The long process drags itself out, as Abacus sees other, larger banks get off or pay a large fee. Vance is either deaf or disinterested in how his manner could possibly be seen as insensitive, such as when he has a group of ANSB employees paraded in front of the press chained together for the cameras. As one lawyer observed, this is something Vance would never have done if the accused had been black, the connotations being too explosive.
The trial goes on, and it affects the Sungs, particularly the matriarch, Hwei Lin, who is displeased on how this affects her almost 80-year-old husband. At the end of the trial, the jurors appear deadlocked, with the majority voting not guilty. Finally, the jurors did come to a decision: not guilty on all charges. Thomas Sung celebrates, and a little spark of political activism among the Chinese-American community is lit, with many believing that Vance went after Abacus not just due to their relatively small status, but because few would care or mount much protest over the defendants being Asian.
At times, you would not be faulted for thinking director Steve James went overboard in portraying the Sungs as being almost saint-like. We start the film with scenes from It's A Wonderful Life, and more than once is it either suggested or flat-out stated, mostly by Mr. Sung, that he is like George Bailey. That's all well-and-good that Mr. Sung sees himself as a George Bailey, or that James sees him likewise. It, however, does make one wonder if perhaps it is a bit over-the-top to have the family, with their loving but on occasion bickering and snappish temperaments, made out to be as endearing as the Baileys.
At one point, the story of the 2003 run on Abacus is countered with a similar scene from It's A Wonderful Life and one thinks, 'you're going a bit too far here'.

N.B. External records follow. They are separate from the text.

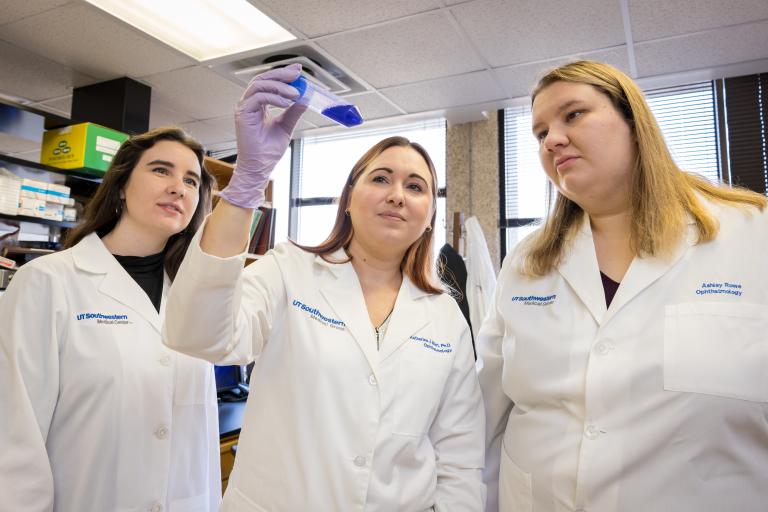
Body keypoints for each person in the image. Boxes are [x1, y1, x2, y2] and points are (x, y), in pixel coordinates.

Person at [163, 64, 485, 511]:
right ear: (348, 199)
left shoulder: (445, 315)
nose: (397, 194)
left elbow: (460, 454)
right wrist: (247, 182)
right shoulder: (288, 271)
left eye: (416, 186)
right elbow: (195, 334)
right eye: (380, 178)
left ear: (429, 214)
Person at [477, 59, 768, 512]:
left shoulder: (752, 234)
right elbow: (489, 415)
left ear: (635, 124)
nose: (552, 139)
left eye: (573, 115)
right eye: (539, 133)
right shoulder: (527, 262)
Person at [0, 127, 220, 511]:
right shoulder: (49, 280)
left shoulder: (195, 294)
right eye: (161, 170)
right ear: (120, 186)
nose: (178, 188)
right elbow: (16, 430)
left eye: (191, 180)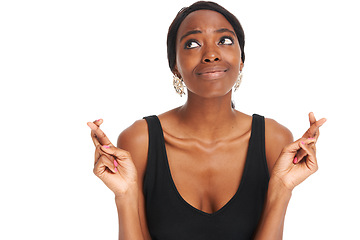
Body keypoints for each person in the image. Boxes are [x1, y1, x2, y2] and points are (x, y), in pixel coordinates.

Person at [87, 1, 326, 239]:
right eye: (192, 43)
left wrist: (283, 189)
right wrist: (124, 195)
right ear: (175, 67)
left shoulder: (273, 139)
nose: (211, 54)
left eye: (225, 41)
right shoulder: (141, 140)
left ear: (241, 59)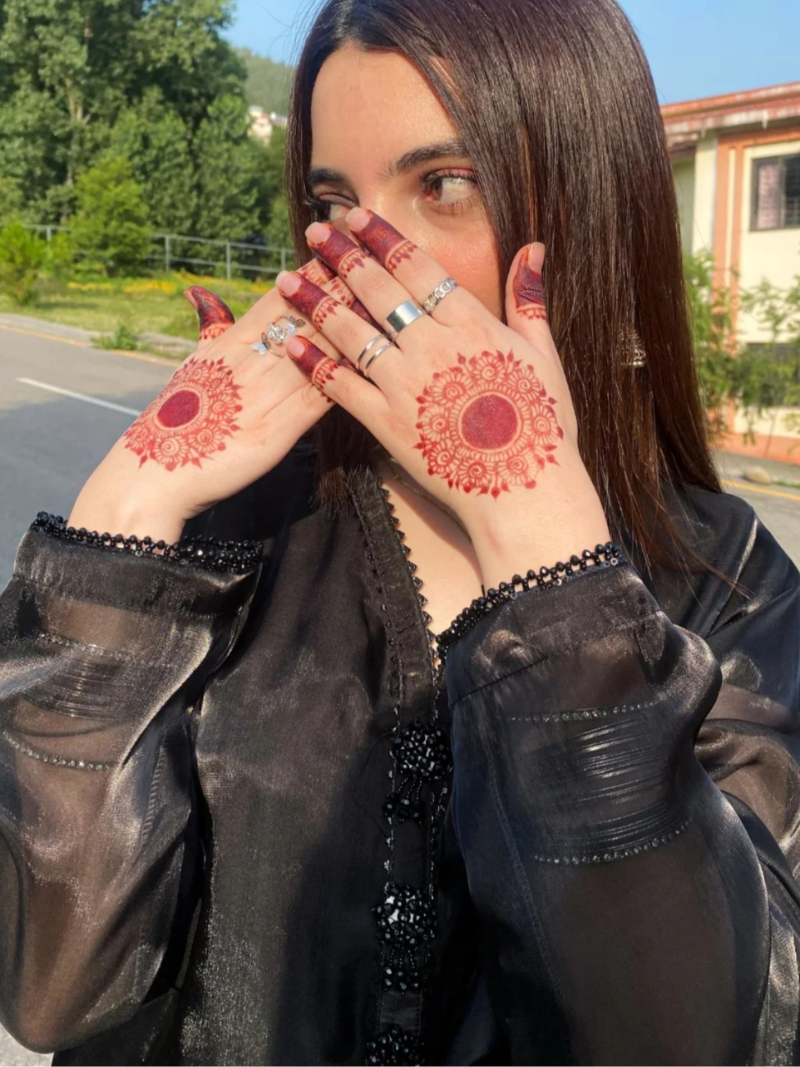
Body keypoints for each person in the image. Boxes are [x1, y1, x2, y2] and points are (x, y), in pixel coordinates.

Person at [1, 0, 799, 1062]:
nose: (359, 260)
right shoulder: (227, 528)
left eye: (444, 185)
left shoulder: (724, 577)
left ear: (588, 209)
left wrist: (548, 555)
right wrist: (127, 515)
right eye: (333, 203)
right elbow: (52, 987)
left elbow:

There were other elements that Abacus could have done better. A major question was on whether Jill Sung was going to testify at the trial. While we were in on the conference call, I don't remember we actually heard from Jill over her decision. That decision to not testify too had to be learned from inference more than from the actual film itself.
However, a lot of Abacus was quite well-done. In particular was the coverage of the trial, done with voice-overs and court sketches. We also saw what the AFSB referred to as the prosecution's 'incompetence mixed with arrogance'. Vance, who was interviewed for Abacus, expresses no regret for the chaining up of the accused. Another D.A. says something to the effect that the Sungs were not exonerated in the trial, merely not found guilty, as petty and mean-spirited a remark that leaves the Sung attorneys pretty much in disbelief when they reply to it.
I do not think Abacus makes as solid a case about how this particular bank was almost made the fall guy for the entire mortgage crisis meltdown, especially since it looked as if it was more focused on what one employee did than on the banking industry at large. However, as a legal thriller and a portrait of a family united in a time of crisis, it is a well-crafted film.
Despite the film and the Sung's own comparisons, Abacus: Small Enough to Jail is no It's A Wonderful Life.